-- Opening Marker --

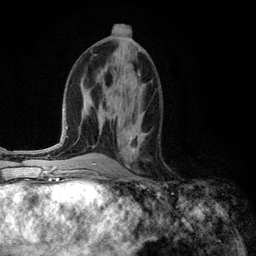
Breast MRI (dynamic contrast-enhanced), one axial slice; position 56 of 134 along the scan axis; cropped to one breast; dynamic contrast-enhanced series, time point 2 of 6 at this slice position (early post-contrast); 3 T; TE 2.8 ms, TR 7.3 ms; 1.2 mm slice thickness; 256 × 256 image matrix, field of view 180 × 180 mm. Female patient.
Outlined on this slice (semi-automatic segmentation, software-assisted and operator-edited):
- enhancing-tissue mask used for the functional tumour volume (all voxels passing the contrast-enhancement thresholds inside the analysis volume; usually the tumour): bounding box <129,124,147,153> (left, top, right, bottom; pixels)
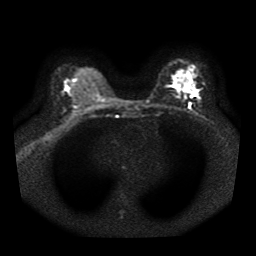
Breast MRI, one axial slice; position 27 of 41 along the scan axis; diffusion-weighted series; image 2 of 4 stored at this slice position (different b-values; order by instance number); 1.5 T; 5 mm slice thickness; 256 × 256 image matrix, field of view 330 × 330 mm. Female patient.
Structures marked on this image (expert manual segmentation):
- tumour on diffusion-weighted imaging: bounding box <184,86,193,94> (left, top, right, bottom; pixels)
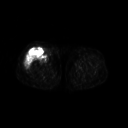
FDG PET of an extremity soft-tissue mass (from a PET/CT study), one axial slice. Slice 234 of 311 in the series (ordered by position). 3.27 mm slice thickness. 128 × 128 image matrix, field of view 500 × 500 mm. Patient: female, 57 years. From the clinical record (not read from this slice): histological type: pleiomorphic undifferentiated sarcoma; grade: high; site of the primary tumour: right quadricep.
Structures marked on this image (expert contour drawn on MRI and transferred to this co-registered scan by the dataset authors):
- tumour plus oedema (research contour): bounding box <25,49,46,71> (left, top, right, bottom; pixels)
- tumour (research contour): <25,49,46,71>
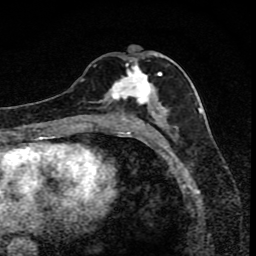
Breast MRI (dynamic contrast-enhanced), one axial slice. Slice 40 of 80 in the series (ordered by position). Cropped to one breast. Dynamic contrast-enhanced series, time point 2 of 8 at this slice position (early post-contrast). 1.5 T. TE 4.2 ms, TR 7 ms. 2 mm slice thickness. 256 × 256 image matrix, field of view 145 × 145 mm. Female patient.
Annotated regions visible in this slice (semi-automatic segmentation, software-assisted and operator-edited):
- enhancing-tissue mask used for the functional tumour volume (all voxels passing the contrast-enhancement thresholds inside the analysis volume; usually the tumour): bounding box <91,61,169,119> (left, top, right, bottom; pixels)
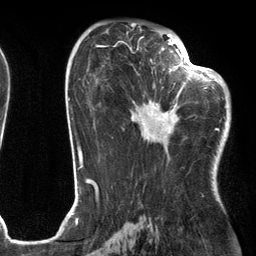
Breast MRI (dynamic contrast-enhanced), one axial slice. Position 68 of 134 along the scan axis. Cropped to one breast. Dynamic contrast-enhanced series, time point 2 of 6 at this slice position (early post-contrast). 3 T. TE 2.7 ms, TR 6.6 ms. 1.2 mm slice thickness. 256 × 256 image matrix, field of view 200 × 200 mm. Female patient.
Annotated regions visible in this slice (semi-automatically segmented with operator editing):
- enhancing-tissue mask used for the functional tumour volume (all voxels passing the contrast-enhancement thresholds inside the analysis volume; usually the tumour): bounding box <130,54,205,145> (left, top, right, bottom; pixels)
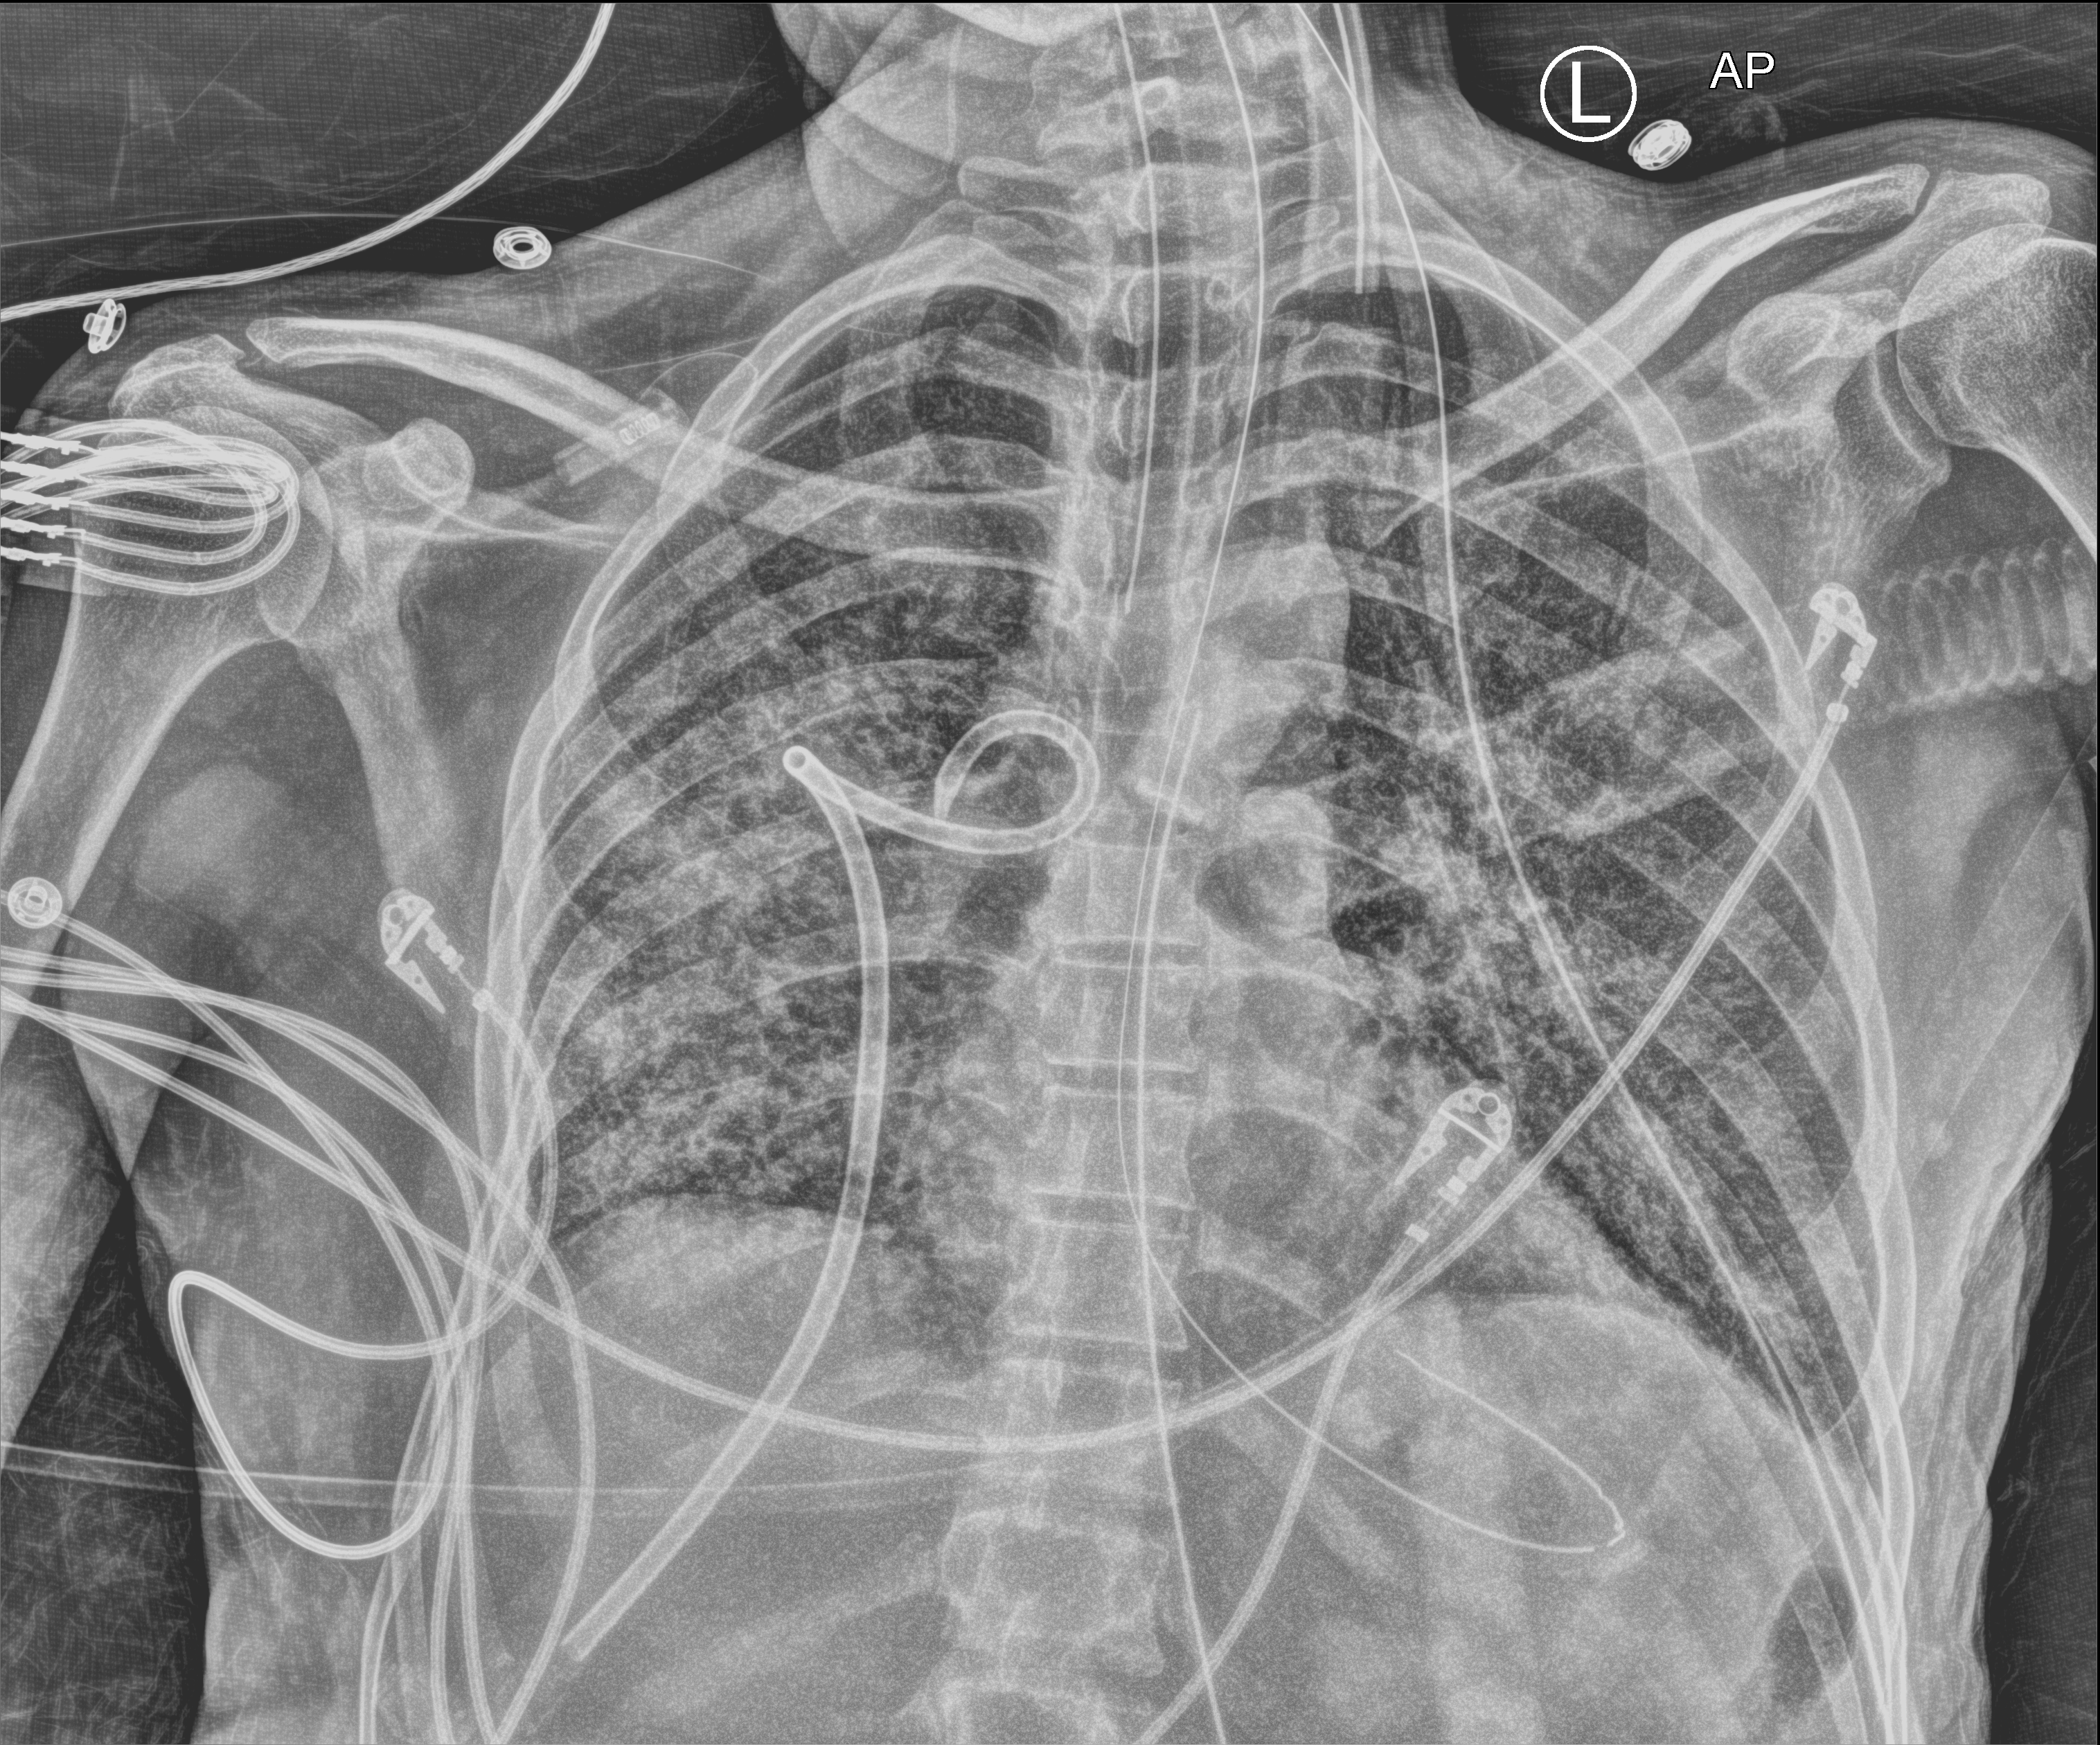
Bedside chest radiograph (computed radiography). Patient hospitalised with COVID-19, aged 18–59 years.
From the hospital-stay record, not from the radiograph (when in the stay this image was taken is not recorded):
- other chronic lung disease (admission record): no
- mechanically ventilated during this hospital stay: yes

-- Closing Marker --

- Exercise goal: Please set down the records above word for word and omit their pictures.

- Task solution:
Breast MRI (dynamic contrast-enhanced), one axial slice; position 56 of 134 along the scan axis; cropped to one breast; dynamic contrast-enhanced series, time point 2 of 6 at this slice position (early post-contrast); 3 T; TE 2.8 ms, TR 7.3 ms; 1.2 mm slice thickness; 256 × 256 image matrix, field of view 180 × 180 mm. Female patient.
Outlined on this slice (semi-automatic segmentation, software-assisted and operator-edited):
- enhancing-tissue mask used for the functional tumour volume (all voxels passing the contrast-enhancement thresholds inside the analysis volume; usually the tumour): bounding box <129,124,147,153> (left, top, right, bottom; pixels)
Breast MRI, one axial slice; position 27 of 41 along the scan axis; diffusion-weighted series; image 2 of 4 stored at this slice position (different b-values; order by instance number); 1.5 T; 5 mm slice thickness; 256 × 256 image matrix, field of view 330 × 330 mm. Female patient.
Structures marked on this image (expert manual segmentation):
- tumour on diffusion-weighted imaging: bounding box <184,86,193,94> (left, top, right, bottom; pixels)
FDG PET of an extremity soft-tissue mass (from a PET/CT study), one axial slice. Slice 234 of 311 in the series (ordered by position). 3.27 mm slice thickness. 128 × 128 image matrix, field of view 500 × 500 mm. Patient: female, 57 years. From the clinical record (not read from this slice): histological type: pleiomorphic undifferentiated sarcoma; grade: high; site of the primary tumour: right quadricep.
Structures marked on this image (expert contour drawn on MRI and transferred to this co-registered scan by the dataset authors):
- tumour plus oedema (research contour): bounding box <25,49,46,71> (left, top, right, bottom; pixels)
- tumour (research contour): <25,49,46,71>
Breast MRI (dynamic contrast-enhanced), one axial slice. Slice 40 of 80 in the series (ordered by position). Cropped to one breast. Dynamic contrast-enhanced series, time point 2 of 8 at this slice position (early post-contrast). 1.5 T. TE 4.2 ms, TR 7 ms. 2 mm slice thickness. 256 × 256 image matrix, field of view 145 × 145 mm. Female patient.
Annotated regions visible in this slice (semi-automatic segmentation, software-assisted and operator-edited):
- enhancing-tissue mask used for the functional tumour volume (all voxels passing the contrast-enhancement thresholds inside the analysis volume; usually the tumour): bounding box <91,61,169,119> (left, top, right, bottom; pixels)
Breast MRI (dynamic contrast-enhanced), one axial slice. Position 68 of 134 along the scan axis. Cropped to one breast. Dynamic contrast-enhanced series, time point 2 of 6 at this slice position (early post-contrast). 3 T. TE 2.7 ms, TR 6.6 ms. 1.2 mm slice thickness. 256 × 256 image matrix, field of view 200 × 200 mm. Female patient.
Annotated regions visible in this slice (semi-automatically segmented with operator editing):
- enhancing-tissue mask used for the functional tumour volume (all voxels passing the contrast-enhancement thresholds inside the analysis volume; usually the tumour): bounding box <130,54,205,145> (left, top, right, bottom; pixels)
Bedside chest radiograph (computed radiography). Patient hospitalised with COVID-19, aged 18–59 years.
From the hospital-stay record, not from the radiograph (when in the stay this image was taken is not recorded):
- other chronic lung disease (admission record): no
- mechanically ventilated during this hospital stay: yes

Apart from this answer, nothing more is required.